__AUFGABEN__
#1 Bearbeite den Abschnitt der Rezension zu „Große Freiheit“, der bei „Review Unheilig –“ beginnt und bei „Was war geschehen?“ endet. Gib ihn wieder und setze dabei „Schattenspiel“ an die Stelle von „Puppenspiel“.
#2 Führe die Rezension zu Unheiligs Album „Große Freiheit“ im Anschluss an ihren letzten Satz weiter.

__TEXTAUSZUG__
Review Unheilig – Große Freiheit

Bis zum Jahr 2010 fristete Unheilig mit seiner Mischung aus Gothic und Elektro (zusammengefasst als „Synth Rock“) eher ein Nischendasein. Kaum beachtet von der Öffentlichkeit experimentierte der Graf (in Personalunion Texter und Produzent) mit treibenden Synthieklängen, Neuer Deutscher Härte und zuletzt auch ruhigen Balladen. Sein letztes Album „Puppenspiel“ erreichte 2008 dennoch Platz 13 der deutschen Albencharts. Nun steht der Nachfolger „Große Freiheit“ in den Regalen und stieg direkt in der ersten Woche auf Platz 1 ein. Was war geschehen?

__DATENMATERIAL__
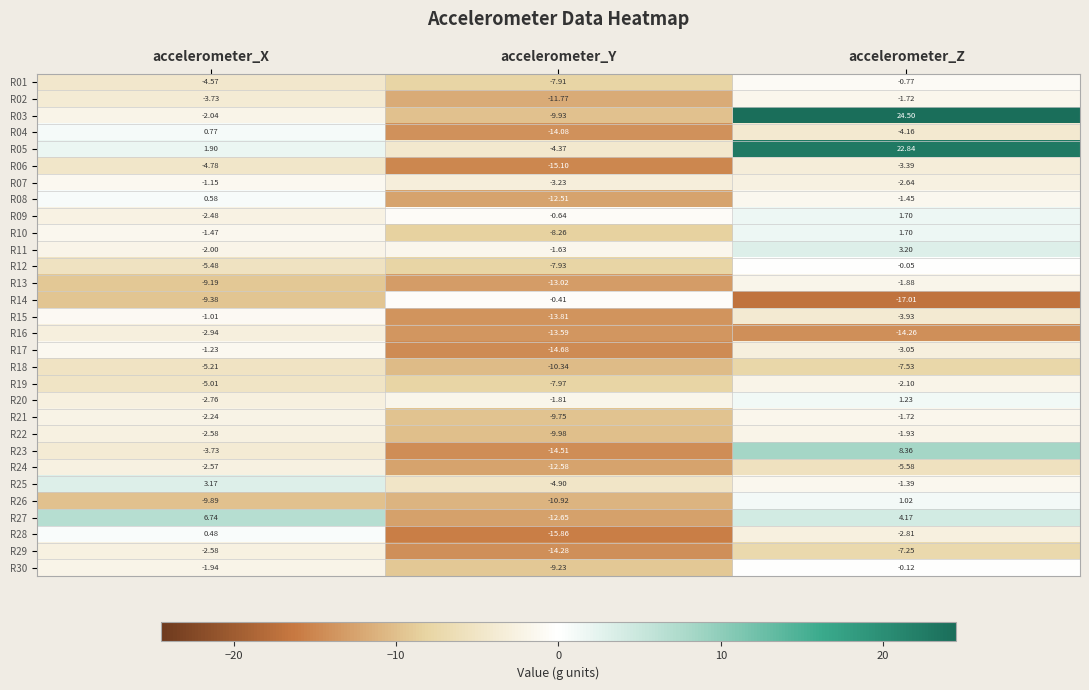

Which series has the largest total across all categories?

R05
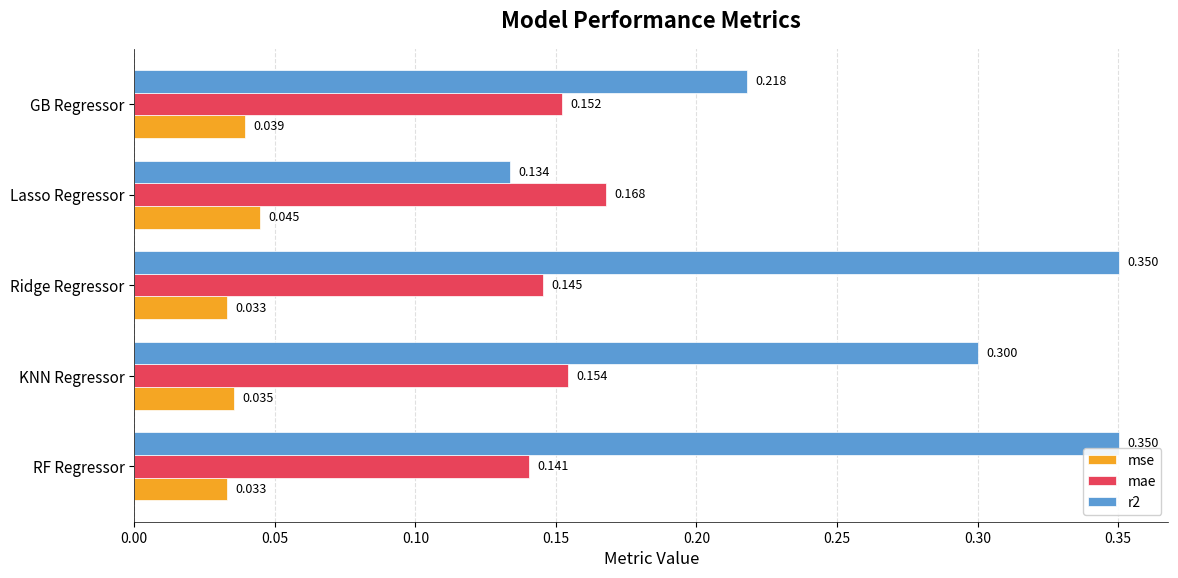

At which category is the sum across all series the highest?

Ridge Regressor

__LÖSUNGEN__
#1
Review Unheilig – Große Freiheit

Bis zum Jahr 2010 fristete Unheilig mit seiner Mischung aus Gothic und Elektro (zusammengefasst als „Synth Rock“) eher ein Nischendasein. Kaum beachtet von der Öffentlichkeit experimentierte der Graf (in Personalunion Texter und Produzent) mit treibenden Synthieklängen, Neuer Deutscher Härte und zuletzt auch ruhigen Balladen. Sein letztes Album „Schattenspiel“ erreichte 2008 dennoch Platz 13 der deutschen Albencharts. Nun steht der Nachfolger „Große Freiheit“ in den Regalen und stieg direkt in der ersten Woche auf Platz 1 ein. Was war geschehen?

#2
Begleitet von einer umfangreichen Medienkampagne veröffentlichte Unheilig seine erste Single „Geboren um zu leben“ bereits einige Wochen vor dem neuen Album und schielte damit offenkundig wie nie zuvor auf den Mainstream. Der sehr poppige Song nebst Kinderchor im Refrain wurde zu einem Erfolg auf breiter Front und schaffte es sogar auf die 2. CD der aktuellen Bravo Hits sowie in die Rotation größerer Radioanstalten wie Bayern 3. Der folgende Longplayer „Große Freiheit“ schwimmt nun auf dieser Euphoriewelle mit, wobei der Graf glücklicherweise seinen musikalischen Wurzeln treu bleibt und dennoch Neuland entdeckt.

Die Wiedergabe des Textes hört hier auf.